There’s nature and then there’s nurture. Nature builds you from the ground up and leaves you there. Nurture shapes you. Nature uses blueprints that were evolved over millennia, nurture further molds you to fit your environment. If your environment shapes you in such a way that your blueprints are especially fit for the environment, those blueprints further evolve. But nature can’t make your blueprints so adaptable that nurture can make you into any old shape, nor can nurture be so aggressive that it breaks the original blueprints into something unrecognizable. More or less, no matter what nurture has done to you, you can always look back at where nature started you off.
So, at any given moment, it would be all too easy to confound nature and nurture unless we’re looking at your very beginning. A series of articles popping up all over the world today are claiming that men and women have different brains. But they’re not studying men and women at their very beginning—so is what’s being seen nature or nurture?

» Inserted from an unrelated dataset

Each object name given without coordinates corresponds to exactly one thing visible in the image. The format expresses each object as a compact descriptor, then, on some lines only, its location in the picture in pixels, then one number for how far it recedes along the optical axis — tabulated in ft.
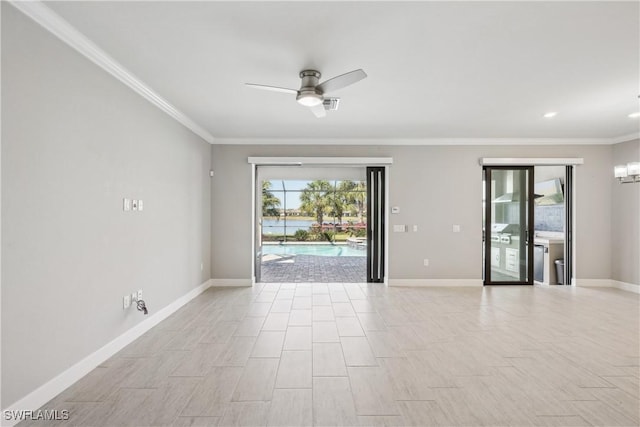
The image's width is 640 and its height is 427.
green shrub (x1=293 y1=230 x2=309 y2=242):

On the one hand, it’s a moot question. Who cares. If men and women are different, then they’re different, and no need to ask why. But the problem is, the strictest definition of one’s sex is determind by nature, at the moment of conception. At this point it’s just a label, devoid of connotations, and useful only to predict how the developing zygote, and fetus will shape itself.
But “being a man” and “being a woman” for anyone over the age of a few seconds is full of connotations, and those are connotations everyone holds in their heads… and as social creatures, we tend to reinforce those connotations on developing people i.e. children. And so we, the nurturers, shape and mold those who have been given certain natural characteristics until they are fit for their environments.
Or, not to put too fine a point on it, we reinforce existing stereotypes by using those stereotpyes to identify people with particular characteristics. We dress little girls in pink. We might be able to prove that girls are born with a natural preference for pink, but the point is, when people see pink, they treat the person “like a girl.”
Surrounding all of these articles about the differences between male and female brains are even more articles about brain plasticity, that is, the way the brain literally changes shape over time. The brain is plastic because of nature; the brain’s plasticity allows it to change by way of nurture.
Therefore, all of these articles that are pointing out that “men and women have different brains” are essentially saying “men and women are different.” That’s as a determinant statement as ‘the word ‘man’ and the word ‘woman’ are different words.”